Queryable AND collaborative ProseMirror documents

I have a large corpus of documents with every word marked with grammatical features. I want to full text search and render fragments of these documents. I also want to synchronize these documents across devices.

Storing the documents as HTML or JSON seems impractical. Secondary indices must be synchronized to each document. A single change will require updating multiple data structures and reserializing entire documents is expensive.

Storing the documents as YJS or Loro is good for collaboration and persistence, but the secondary indices problem remains. Also those glue layers sure are… sticky.

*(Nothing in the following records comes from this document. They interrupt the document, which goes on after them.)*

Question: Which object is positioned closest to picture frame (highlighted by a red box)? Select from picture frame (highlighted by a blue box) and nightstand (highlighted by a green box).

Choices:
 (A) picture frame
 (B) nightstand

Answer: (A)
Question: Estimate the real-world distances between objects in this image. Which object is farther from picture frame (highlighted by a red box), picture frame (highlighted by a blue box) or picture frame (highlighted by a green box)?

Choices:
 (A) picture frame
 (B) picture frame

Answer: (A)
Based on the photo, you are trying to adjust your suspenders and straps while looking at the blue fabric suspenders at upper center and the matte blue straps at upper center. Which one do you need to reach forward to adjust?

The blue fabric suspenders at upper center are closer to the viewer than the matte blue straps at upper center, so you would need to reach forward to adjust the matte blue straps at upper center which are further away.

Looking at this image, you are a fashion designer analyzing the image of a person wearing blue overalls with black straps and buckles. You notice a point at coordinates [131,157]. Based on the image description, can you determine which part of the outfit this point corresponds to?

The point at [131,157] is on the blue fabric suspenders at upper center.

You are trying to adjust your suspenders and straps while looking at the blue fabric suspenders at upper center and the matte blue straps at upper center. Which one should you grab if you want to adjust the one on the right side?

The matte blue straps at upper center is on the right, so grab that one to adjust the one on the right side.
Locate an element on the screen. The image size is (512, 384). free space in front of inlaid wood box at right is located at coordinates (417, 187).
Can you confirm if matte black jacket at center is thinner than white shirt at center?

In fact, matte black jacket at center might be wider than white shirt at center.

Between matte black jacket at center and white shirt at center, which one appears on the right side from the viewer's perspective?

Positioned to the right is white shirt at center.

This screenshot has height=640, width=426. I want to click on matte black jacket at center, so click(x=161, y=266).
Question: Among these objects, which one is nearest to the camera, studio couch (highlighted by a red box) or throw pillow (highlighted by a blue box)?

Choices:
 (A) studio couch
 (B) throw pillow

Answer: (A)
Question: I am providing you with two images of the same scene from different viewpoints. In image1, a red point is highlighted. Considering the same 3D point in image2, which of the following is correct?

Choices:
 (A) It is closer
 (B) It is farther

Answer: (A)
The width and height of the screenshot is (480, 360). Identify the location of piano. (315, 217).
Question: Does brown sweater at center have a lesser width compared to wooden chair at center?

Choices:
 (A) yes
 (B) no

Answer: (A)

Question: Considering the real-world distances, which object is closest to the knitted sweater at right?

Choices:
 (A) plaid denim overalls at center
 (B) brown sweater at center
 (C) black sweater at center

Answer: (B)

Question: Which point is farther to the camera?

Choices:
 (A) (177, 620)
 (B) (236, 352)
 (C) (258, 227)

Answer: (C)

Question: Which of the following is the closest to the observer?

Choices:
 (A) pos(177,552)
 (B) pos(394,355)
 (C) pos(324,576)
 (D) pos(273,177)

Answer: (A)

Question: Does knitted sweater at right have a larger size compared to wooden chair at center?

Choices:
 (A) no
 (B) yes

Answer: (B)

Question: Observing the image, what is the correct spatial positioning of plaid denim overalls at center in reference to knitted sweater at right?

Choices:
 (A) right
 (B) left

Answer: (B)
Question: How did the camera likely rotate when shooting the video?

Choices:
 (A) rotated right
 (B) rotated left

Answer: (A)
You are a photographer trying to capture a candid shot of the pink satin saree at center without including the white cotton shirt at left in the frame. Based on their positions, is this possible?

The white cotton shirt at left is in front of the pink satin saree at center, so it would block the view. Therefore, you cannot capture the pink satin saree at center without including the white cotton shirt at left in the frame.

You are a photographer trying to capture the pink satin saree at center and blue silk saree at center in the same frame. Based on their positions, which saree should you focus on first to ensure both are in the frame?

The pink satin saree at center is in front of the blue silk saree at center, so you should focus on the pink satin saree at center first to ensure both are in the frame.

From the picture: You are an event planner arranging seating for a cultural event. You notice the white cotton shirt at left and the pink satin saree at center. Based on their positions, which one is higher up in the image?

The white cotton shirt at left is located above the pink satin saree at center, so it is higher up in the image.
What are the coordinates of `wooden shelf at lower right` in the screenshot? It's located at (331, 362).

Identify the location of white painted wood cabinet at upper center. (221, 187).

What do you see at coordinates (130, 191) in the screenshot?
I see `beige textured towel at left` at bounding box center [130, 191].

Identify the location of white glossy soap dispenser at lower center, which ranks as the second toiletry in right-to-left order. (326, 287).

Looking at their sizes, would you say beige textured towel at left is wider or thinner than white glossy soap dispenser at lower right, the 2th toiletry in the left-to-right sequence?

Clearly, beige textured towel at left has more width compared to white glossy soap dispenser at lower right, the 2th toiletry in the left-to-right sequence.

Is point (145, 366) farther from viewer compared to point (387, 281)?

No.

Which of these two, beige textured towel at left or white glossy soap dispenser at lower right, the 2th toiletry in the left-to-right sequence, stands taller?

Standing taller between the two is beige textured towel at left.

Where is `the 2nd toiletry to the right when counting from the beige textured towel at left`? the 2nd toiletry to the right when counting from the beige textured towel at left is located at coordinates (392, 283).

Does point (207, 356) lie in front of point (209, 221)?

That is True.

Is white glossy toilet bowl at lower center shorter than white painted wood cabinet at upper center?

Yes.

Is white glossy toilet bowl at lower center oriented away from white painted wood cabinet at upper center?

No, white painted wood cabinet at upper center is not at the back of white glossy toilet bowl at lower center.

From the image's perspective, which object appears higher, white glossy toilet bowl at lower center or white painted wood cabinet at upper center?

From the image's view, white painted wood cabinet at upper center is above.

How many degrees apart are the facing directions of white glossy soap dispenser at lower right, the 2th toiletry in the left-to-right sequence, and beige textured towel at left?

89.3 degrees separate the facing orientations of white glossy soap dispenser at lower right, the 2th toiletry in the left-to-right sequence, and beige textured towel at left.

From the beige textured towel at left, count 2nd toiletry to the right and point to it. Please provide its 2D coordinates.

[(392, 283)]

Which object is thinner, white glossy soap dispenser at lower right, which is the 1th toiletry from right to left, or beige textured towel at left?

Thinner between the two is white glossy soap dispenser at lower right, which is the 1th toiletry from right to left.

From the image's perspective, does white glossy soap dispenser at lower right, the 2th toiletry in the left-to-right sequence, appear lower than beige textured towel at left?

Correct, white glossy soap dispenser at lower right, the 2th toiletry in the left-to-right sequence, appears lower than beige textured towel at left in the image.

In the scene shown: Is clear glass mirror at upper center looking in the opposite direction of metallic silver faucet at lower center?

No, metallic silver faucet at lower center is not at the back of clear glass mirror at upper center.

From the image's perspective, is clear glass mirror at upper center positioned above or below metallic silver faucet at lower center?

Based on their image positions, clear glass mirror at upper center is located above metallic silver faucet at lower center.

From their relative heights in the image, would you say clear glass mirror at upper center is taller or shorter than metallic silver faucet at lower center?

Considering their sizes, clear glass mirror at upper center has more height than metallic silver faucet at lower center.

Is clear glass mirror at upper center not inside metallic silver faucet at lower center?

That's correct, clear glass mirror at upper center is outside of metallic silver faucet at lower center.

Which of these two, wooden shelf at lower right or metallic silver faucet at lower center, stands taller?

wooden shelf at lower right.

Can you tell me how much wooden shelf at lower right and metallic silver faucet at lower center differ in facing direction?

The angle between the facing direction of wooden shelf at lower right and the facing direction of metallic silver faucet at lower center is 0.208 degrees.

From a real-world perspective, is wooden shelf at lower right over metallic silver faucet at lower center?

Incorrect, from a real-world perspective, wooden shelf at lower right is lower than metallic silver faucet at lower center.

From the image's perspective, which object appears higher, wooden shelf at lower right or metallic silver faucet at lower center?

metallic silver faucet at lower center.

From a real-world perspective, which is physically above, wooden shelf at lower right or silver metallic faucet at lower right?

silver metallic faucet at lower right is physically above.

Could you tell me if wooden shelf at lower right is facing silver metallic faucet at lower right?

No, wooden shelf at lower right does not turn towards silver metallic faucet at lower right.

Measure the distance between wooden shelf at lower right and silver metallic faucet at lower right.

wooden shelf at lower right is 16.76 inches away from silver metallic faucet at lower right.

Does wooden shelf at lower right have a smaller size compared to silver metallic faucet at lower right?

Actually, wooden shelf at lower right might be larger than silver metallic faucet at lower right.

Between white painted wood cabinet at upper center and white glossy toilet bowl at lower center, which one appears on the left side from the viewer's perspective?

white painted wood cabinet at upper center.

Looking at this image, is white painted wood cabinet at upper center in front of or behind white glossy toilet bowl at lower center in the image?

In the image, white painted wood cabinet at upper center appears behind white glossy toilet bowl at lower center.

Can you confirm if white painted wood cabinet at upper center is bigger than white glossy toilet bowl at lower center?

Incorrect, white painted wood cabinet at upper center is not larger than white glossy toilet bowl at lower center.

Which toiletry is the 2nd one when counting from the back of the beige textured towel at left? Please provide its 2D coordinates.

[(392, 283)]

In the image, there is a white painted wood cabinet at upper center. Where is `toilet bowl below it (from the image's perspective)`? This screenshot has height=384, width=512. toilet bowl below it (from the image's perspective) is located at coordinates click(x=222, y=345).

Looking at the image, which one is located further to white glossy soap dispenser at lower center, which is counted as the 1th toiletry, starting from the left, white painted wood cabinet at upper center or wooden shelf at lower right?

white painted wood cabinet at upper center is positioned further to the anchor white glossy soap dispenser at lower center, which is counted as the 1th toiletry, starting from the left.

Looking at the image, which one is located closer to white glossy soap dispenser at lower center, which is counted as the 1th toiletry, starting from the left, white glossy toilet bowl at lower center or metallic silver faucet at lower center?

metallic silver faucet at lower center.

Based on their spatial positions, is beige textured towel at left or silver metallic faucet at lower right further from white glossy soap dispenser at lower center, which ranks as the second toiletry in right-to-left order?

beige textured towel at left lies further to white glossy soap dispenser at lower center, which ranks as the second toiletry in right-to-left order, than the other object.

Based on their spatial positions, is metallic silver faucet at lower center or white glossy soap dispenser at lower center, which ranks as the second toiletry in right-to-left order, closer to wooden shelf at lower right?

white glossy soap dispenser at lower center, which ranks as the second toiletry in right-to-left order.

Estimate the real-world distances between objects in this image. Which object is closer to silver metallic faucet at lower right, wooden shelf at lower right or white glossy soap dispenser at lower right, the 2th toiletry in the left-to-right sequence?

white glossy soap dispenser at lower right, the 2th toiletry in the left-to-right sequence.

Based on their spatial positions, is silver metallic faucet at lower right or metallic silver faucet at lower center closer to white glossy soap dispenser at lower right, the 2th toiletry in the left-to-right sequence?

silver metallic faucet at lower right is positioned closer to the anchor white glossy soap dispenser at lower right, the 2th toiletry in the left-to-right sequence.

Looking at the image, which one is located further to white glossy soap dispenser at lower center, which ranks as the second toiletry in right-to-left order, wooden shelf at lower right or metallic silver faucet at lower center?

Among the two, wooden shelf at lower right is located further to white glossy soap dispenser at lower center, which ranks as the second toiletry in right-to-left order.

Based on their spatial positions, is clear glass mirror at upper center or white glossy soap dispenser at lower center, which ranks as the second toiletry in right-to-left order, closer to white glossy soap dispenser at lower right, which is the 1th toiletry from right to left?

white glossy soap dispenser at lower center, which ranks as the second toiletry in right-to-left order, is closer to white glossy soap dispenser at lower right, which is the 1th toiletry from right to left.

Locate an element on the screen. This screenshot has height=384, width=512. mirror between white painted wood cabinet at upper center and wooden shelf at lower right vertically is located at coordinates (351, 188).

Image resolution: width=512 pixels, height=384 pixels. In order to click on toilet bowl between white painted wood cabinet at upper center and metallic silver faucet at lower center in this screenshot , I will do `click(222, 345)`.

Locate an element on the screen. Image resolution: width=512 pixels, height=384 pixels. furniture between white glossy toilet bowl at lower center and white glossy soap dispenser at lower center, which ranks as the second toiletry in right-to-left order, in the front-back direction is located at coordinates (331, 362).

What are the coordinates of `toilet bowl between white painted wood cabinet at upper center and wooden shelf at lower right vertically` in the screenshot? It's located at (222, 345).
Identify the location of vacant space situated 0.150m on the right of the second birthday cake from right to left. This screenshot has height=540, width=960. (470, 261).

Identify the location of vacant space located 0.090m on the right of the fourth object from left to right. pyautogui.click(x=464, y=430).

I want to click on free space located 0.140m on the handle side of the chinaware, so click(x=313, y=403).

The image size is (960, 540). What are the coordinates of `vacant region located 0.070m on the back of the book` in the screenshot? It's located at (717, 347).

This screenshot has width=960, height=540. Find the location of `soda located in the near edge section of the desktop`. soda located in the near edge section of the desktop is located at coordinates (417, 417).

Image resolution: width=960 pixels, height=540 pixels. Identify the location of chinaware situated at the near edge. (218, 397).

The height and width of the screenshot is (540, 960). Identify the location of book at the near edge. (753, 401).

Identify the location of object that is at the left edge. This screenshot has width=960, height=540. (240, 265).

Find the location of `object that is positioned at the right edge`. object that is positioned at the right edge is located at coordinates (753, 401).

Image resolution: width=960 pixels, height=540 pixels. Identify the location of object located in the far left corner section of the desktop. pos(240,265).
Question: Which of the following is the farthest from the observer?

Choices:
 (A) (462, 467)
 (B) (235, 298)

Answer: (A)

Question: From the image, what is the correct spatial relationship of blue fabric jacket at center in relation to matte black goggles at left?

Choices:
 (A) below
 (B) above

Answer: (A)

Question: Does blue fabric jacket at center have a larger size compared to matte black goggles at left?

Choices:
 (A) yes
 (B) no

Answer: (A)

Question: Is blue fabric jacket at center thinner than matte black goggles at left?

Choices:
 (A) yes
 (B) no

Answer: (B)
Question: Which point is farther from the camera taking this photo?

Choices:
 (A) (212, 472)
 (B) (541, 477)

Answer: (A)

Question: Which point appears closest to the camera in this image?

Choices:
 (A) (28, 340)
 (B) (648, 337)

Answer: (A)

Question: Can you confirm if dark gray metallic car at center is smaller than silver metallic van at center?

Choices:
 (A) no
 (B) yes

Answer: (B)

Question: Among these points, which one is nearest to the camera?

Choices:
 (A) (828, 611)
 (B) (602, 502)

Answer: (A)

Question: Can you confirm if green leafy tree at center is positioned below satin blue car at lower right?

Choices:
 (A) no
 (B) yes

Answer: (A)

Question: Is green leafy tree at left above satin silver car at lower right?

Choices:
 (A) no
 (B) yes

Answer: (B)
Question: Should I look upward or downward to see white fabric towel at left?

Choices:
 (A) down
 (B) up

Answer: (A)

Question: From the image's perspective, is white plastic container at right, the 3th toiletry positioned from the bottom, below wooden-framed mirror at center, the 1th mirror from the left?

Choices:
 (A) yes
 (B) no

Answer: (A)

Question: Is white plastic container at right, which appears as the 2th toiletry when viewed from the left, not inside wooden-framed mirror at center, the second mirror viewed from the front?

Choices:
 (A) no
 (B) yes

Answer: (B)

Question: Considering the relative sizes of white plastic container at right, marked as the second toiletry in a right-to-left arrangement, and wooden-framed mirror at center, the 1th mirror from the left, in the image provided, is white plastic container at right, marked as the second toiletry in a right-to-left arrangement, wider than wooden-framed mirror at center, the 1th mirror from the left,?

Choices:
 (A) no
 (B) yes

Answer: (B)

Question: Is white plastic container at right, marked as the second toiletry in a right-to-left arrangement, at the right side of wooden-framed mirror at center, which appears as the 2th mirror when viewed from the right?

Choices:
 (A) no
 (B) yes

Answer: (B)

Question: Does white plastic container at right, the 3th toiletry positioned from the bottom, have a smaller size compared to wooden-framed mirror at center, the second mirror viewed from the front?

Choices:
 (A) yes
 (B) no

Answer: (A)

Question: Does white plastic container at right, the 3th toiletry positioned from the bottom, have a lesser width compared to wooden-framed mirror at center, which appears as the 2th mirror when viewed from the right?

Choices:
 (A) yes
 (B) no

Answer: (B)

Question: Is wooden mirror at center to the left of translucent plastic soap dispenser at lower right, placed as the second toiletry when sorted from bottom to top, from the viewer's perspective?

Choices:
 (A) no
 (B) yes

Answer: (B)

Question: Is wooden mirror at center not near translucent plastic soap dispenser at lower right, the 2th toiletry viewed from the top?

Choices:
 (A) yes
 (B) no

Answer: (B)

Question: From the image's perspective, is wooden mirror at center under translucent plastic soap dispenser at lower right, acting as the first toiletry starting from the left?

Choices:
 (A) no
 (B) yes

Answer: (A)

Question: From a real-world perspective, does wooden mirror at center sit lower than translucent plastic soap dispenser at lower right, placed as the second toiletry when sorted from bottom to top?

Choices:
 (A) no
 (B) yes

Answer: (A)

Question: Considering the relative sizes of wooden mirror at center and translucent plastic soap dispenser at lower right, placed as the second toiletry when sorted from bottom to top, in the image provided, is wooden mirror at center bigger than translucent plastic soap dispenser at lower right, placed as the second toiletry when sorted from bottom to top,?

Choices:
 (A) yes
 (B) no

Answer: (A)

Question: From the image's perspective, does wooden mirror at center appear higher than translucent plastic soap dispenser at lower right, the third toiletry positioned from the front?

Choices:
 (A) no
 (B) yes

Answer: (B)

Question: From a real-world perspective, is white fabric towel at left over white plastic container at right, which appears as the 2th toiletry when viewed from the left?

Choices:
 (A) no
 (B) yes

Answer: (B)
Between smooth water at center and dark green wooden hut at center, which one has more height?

Since I’m interested in querying by word, a SQL schema like this seems natural:

create table document (
	id string primary key,
	-- other metadata
);
create table word (
	docId string,
	id float8 unique, -- globally unique, useful for collaboration

	block string, -- serialized node
	before string, -- punctuation
	text string,
	after string, -- punctuation

	stem string, -- stem of `text` for search
	chapter usmallint, -- for rendering/searching only a single chapter
	sentence int, -- for rendering/searching only a single sentence
	-- other useful word features for grammarians and translators
);
create table span (
	docId string,
	startWordId float8,
	endWordId float8,
	tag string,
	data string -- could make union types multiple different ways in SQL
);

My questions:

  1. Has anyone had success querying ProseMirror compatible documents in SQL databases?
    1. If so, how did your schema differ from above?
    2. If not, why not?
    3. Did you bother translating ProseMirror transactions into SQL statements or just periodically snapshot documents?
  2. How have others dealt with collaboration while maintaining querying and fragmenting? I’m looking at Doltlite as a potential solution but find solutions like articulated fascinating at preserving semantic intent.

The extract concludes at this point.